Il en est ainsi même dans le cas où la victime a présenté une demande préalable à l’administration – ce dont il est dispensé en matière de dommages de travaux publics – et a reçu une décision de celle-ci.
(C.E. Section 26 mars 1976, Colboc, req. 88811, Rec. Leb. p. 184).

. Auteur du recours :

L’assureur de l’administration est subrogé dans les droits de son assuré mais aussi dans les droits des victimes qu’il a indemnisés. Il a par suite qualité pour rechercher la responsabilité d’une personne pour défaut d’entretien normal de l’ouvrage public dès lors que la victime était un usager de cet ouvrage.
(C.E. 12 novembre 1997, Cramaif, req. 159467, Rec. Leb. p. 417).

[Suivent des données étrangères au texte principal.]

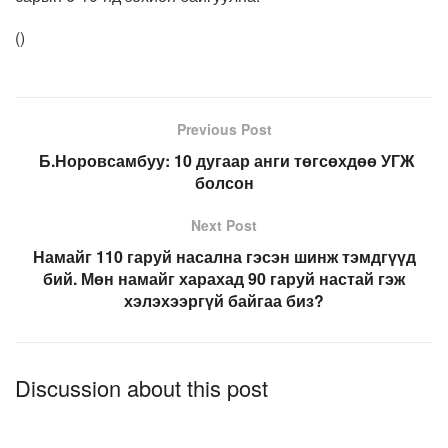
(
)
Previous Post
Б.Норовсамбуу: 10 дугаар анги төгсөхдөө УГЖ
болсон
Next Post
Намайг 110 гаруй насална гэсэн шинж тэмдгүүд
бий. Мөн намайг харахад 90 гаруй настай гэж
хэлэхээргүй байгаа биз?
Discussion about this post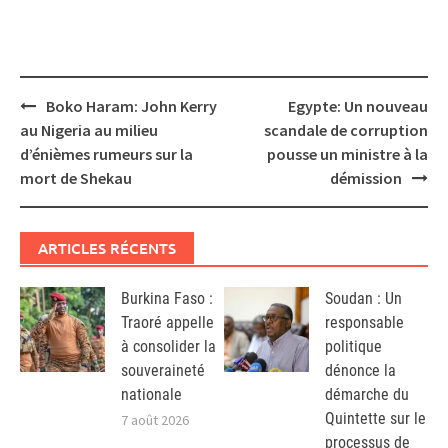
Post
Boko Haram: John Kerry
Egypte: Un nouveau
navigation
au Nigeria au milieu
scandale de corruption
d’énièmes rumeurs sur la
pousse un ministre à la
mort de Shekau
démission
ARTICLES RÉCENTS
Burkina Faso :
Soudan : Un
Traoré appelle
responsable
à consolider la
politique
souveraineté
dénonce la
nationale
démarche du
Quintette sur le
7 août 2026
processus de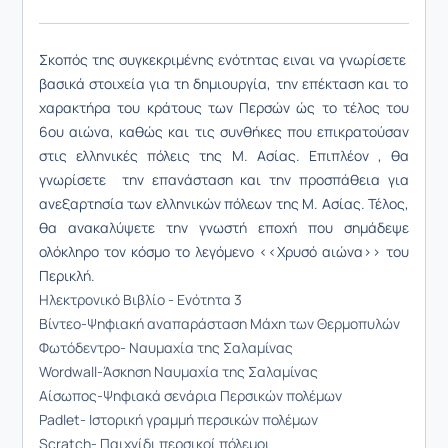
Σκοπός της συγκεκριμένης ενότητας ειναι να γνωρίσετε
βασικά στοιχεία για τη δημιουργία, την επέκταση και το
χαρακτήρα του κράτους των Περσών ώς το τέλος του
6oυ αιώνα, καθώς και τις συνθήκες που επικρατούσαν
στις ελληνικές πόλεις της Μ. Ασίας. Επιπλέον , θ
α
γνωρίσετε την επανάσταση και την προσπάθεια για
ανεξαρτησία των ελληνικών πόλεων της Μ. Ασίας. Τέλος,
θα ανακαλύψετε την γνωστή εποχή που σημάδεψε
ολόκληρο τον κόσμο το λεγόμενο <<Χρυσό αιώνα>> του
Περικλή.
Ηλεκτρονικό Βιβλίο - Ενότητα 3
Βίντεο-Ψηφιακή αναπαράσταση Μάχη των Θερμοπυλών
Φωτόδεντρο- Ναυμαχία της Σαλαμίνας
Wordwall-Άσκηση Ναυμαχία της Σαλαμίνας
Αίσωπος-Ψηφιακά σενάρια Περσικών πολέμων
Padlet- Ιστορική γραμμή περσικών πολέμων
Scratch- Παιχνίδι περσικοί πόλεμοι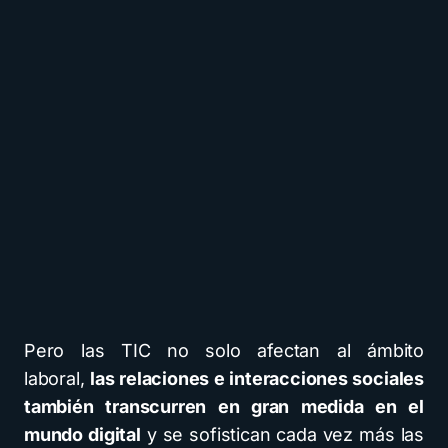
Pero las TIC no solo afectan al ámbito
laboral,
las relaciones e interacciones sociales
también transcurren en gran medida en el
mundo digital
y se sofistican cada vez más las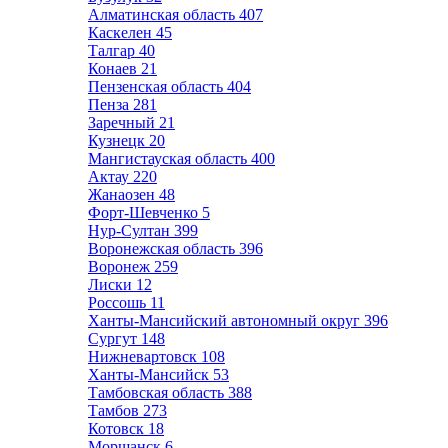
Алматинская область
407
Каскелен
45
Талгар
40
Конаев
21
Пензенская область
404
Пенза
281
Заречный
21
Кузнецк
20
Мангистауская область
400
Актау
220
Жанаозен
48
Форт-Шевченко
5
Нур-Султан
399
Воронежская область
396
Воронеж
259
Лиски
12
Россошь
11
Ханты-Мансийский автономный округ
396
Сургут
148
Нижневартовск
108
Ханты-Мансийск
53
Тамбовская область
388
Тамбов
273
Котовск
18
Моршанск
6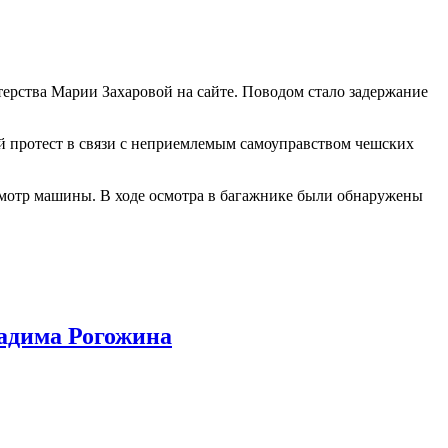
ерства Марии Захаровой на сайте. Поводом стало задержание
й протест в связи с неприемлемым самоуправством чешских
смотр машины. В ходе осмотра в багажнике были обнаружены
Вадима Рогожина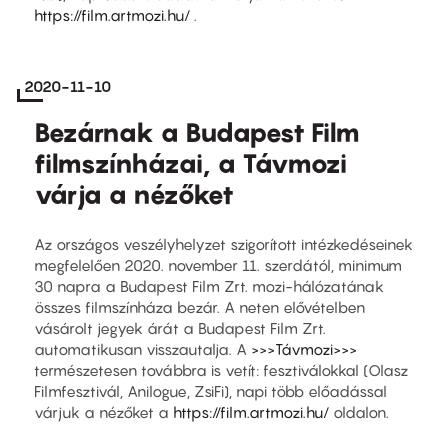
https://film.artmozi.hu/
.
2020-11-10
Bezárnak a Budapest Film
filmszínházai, a Távmozi
várja a nézőket
Az országos veszélyhelyzet szigorított intézkedéseinek
megfelelően 2020. november 11. szerdától, minimum
30 napra a Budapest Film Zrt. mozi-hálózatának
összes filmszínháza bezár. A neten elővételben
vásárolt jegyek árát a Budapest Film Zrt.
automatikusan visszautalja. A
>>>Távmozi>>>
természetesen továbbra is vetít: fesztiválokkal (Olasz
Filmfesztivál, Anilogue, ZsiFi), napi több előadással
várjuk a nézőket a
https://film.artmozi.hu/
oldalon.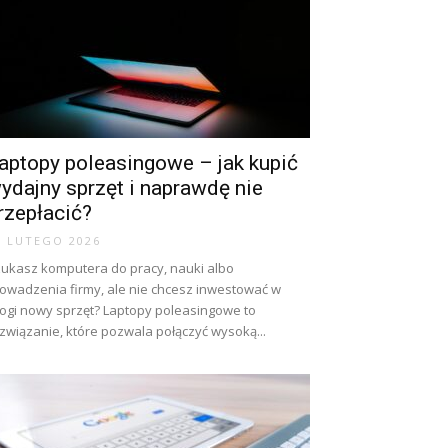
aptopy poleasingowe – jak kupić
ydajny sprzęt i naprawdę nie
rzepłacić?
8 LUTEGO 2026
ukasz komputera do pracy, nauki albo
owadzenia firmy, ale nie chcesz inwestować w
ogi nowy sprzęt? Laptopy poleasingowe to
związanie, które pozwala połączyć wysoką...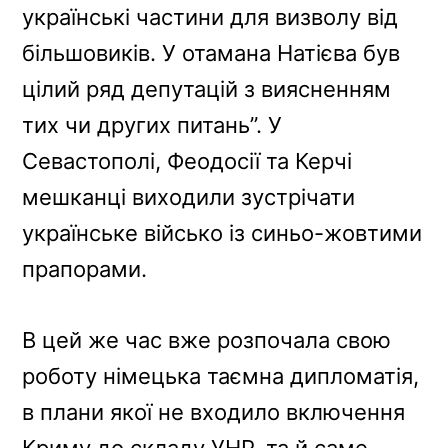
українські частини для визволу від
більшовиків. У отамана Натієва був
цілий ряд депутацій з виясненням
тих чи других питань”. У
Севастополі, Феодосії та Керчі
мешканці виходили зустрічати
українське військо із синьо-жовтими
прапорами.
В цей же час вже розпочала свою
роботу німецька таємна дипломатія,
в плани якої не входило включення
Криму до складу УНР, та й саме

– Montant de l’indemnité :

. Faute de la victime entraînant une réduction de l’indemnité :

Si la victime du dommage a commis elle-même une faute (ne serait ce que d’inattention par la connaissance qu’elle pouvait avoir du danger), cette circonstance peut entraîner une réduction partielle ou totale de l’indemnité due par la collectivité. Ainsi un motocycliste qui empruntait quotidiennement depuis un mois la même portion de route présentant un danger “n’a pas fait preuve de toute la prudence nécessaire pour adapter la conduite de son véhicule aux dangers dont il connaissait l’existence” (un tiers du préjudice reste à sa charge).
(C.E. 17 mai 2000, département de la Dordogne, req. 164738, Rec. Leb. p. 177).

. Immeuble endommagé à la suite d’une rupture d’égout, ayant entraîné son évacuation :

L’indemnité versée est égale à la valeur vénale de l’immeuble. Les pertes de loyer peuvent être ajoutées pour la période comprise entre l’accident et le moment auquel l’étendue des dommages a été connue (en général dépôt du rapport d’expertise).
(C.E. 27 octobre 2000, commune de Nogent-sur-Marne, req. 198920, Rec. Leb. p. 480).